INPUT DATA Start Marker

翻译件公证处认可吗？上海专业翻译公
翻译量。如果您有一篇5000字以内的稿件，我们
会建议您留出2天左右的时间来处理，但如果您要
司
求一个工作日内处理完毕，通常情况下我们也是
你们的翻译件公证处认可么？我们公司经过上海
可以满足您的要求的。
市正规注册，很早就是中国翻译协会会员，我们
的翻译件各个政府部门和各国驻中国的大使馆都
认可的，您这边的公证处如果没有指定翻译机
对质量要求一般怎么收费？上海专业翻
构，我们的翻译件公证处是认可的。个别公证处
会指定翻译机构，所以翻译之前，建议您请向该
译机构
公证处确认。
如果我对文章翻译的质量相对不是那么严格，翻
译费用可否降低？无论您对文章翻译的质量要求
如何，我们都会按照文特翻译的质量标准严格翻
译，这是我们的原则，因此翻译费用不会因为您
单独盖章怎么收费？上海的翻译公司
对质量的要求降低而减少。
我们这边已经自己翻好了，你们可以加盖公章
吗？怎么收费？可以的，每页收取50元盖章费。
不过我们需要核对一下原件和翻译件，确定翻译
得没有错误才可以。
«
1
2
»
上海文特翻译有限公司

INPUT DATA End Marker

#### PROMPT
Exactness is what counts here: write out every record again.

#### WRITTEN REPLY
翻译件公证处认可吗？上海专业翻译公
翻译量。如果您有一篇5000字以内的稿件，我们
会建议您留出2天左右的时间来处理，但如果您要
司
求一个工作日内处理完毕，通常情况下我们也是
你们的翻译件公证处认可么？我们公司经过上海
可以满足您的要求的。
市正规注册，很早就是中国翻译协会会员，我们
的翻译件各个政府部门和各国驻中国的大使馆都
认可的，您这边的公证处如果没有指定翻译机
对质量要求一般怎么收费？上海专业翻
构，我们的翻译件公证处是认可的。个别公证处
会指定翻译机构，所以翻译之前，建议您请向该
译机构
公证处确认。
如果我对文章翻译的质量相对不是那么严格，翻
译费用可否降低？无论您对文章翻译的质量要求
如何，我们都会按照文特翻译的质量标准严格翻
译，这是我们的原则，因此翻译费用不会因为您
单独盖章怎么收费？上海的翻译公司
对质量的要求降低而减少。
我们这边已经自己翻好了，你们可以加盖公章
吗？怎么收费？可以的，每页收取50元盖章费。
不过我们需要核对一下原件和翻译件，确定翻译
得没有错误才可以。
«
1
2
»
上海文特翻译有限公司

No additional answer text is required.